Some drugs, including Tylenol and Advil and their equivalents, are in short supply on pharmacy shelves.

Health Canada announced on Monday the importation of acetaminophen and ibuprofen for infants and children, painkillers that should hit store shelves in the coming weeks.

The federal department had previously announced that it was importing these painkillers for children but that these products were intended for hospitals.

Health Canada now clarifies that it has also obtained the guaranteed supply from overseas, which will be distributed to retail and community pharmacies over the next few weeks.

The federal government has not specified the quantity or origin of this supply. However, he assures that all such imports will meet Canadian manufacturing standards and will be labeled in English and French.
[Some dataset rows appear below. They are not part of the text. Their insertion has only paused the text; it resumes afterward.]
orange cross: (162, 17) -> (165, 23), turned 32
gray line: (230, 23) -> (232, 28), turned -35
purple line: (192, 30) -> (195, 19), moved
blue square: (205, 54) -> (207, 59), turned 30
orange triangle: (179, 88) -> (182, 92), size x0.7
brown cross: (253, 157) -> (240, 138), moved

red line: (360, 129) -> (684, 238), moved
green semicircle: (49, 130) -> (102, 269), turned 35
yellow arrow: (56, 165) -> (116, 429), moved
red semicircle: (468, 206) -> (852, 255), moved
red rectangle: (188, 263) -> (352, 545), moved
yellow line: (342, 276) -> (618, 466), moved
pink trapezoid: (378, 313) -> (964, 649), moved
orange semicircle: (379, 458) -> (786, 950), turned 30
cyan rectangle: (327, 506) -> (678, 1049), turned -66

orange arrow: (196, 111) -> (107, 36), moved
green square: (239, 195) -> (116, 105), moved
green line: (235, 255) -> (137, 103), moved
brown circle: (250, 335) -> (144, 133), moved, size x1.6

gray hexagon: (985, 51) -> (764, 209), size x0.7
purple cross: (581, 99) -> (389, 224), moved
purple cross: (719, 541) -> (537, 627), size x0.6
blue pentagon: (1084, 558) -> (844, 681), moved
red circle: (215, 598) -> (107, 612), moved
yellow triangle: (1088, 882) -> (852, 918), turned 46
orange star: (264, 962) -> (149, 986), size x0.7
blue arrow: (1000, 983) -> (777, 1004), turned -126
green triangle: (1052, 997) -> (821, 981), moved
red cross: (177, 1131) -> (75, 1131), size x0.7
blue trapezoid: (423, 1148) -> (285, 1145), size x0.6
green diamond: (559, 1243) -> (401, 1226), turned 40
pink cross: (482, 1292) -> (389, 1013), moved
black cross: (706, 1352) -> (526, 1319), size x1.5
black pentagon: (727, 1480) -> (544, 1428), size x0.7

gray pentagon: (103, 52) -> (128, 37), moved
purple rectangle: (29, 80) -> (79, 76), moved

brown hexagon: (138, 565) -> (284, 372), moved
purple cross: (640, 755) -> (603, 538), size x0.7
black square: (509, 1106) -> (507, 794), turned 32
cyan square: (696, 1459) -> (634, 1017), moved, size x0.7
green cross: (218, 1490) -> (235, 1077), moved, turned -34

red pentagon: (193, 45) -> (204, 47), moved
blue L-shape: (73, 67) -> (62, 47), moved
The ministry also asks consumers to buy only what they need so that other parents and healthcare professionals have access to these pain relievers.

This decision by Health Canada follows a shortage of these pain and fever medications in children at a time when respiratory syncytial viruses are raging among toddlers. This shortage, which has lasted for a few months, has forced many parents and health professionals to snap up the last bottles and even to exchange information on the businesses that still had them.

Federal Health Minister Jean-Yves Duclos explained at a press conference in parliament on Monday that demand had been exceptionally high during the summer and autumn and [ may it] continue to grow, as respiratory viruses have a major impact on our children, especially younger children.

Mr. Duclos said that over the past few weeks, the country's domestic production of these painkillers has increased significantly and that the massive importation announced on Monday – the equivalent of several months of usual demand – has already begun. to be delivered. This distribution will continue over the next few weeks and months, the minister said.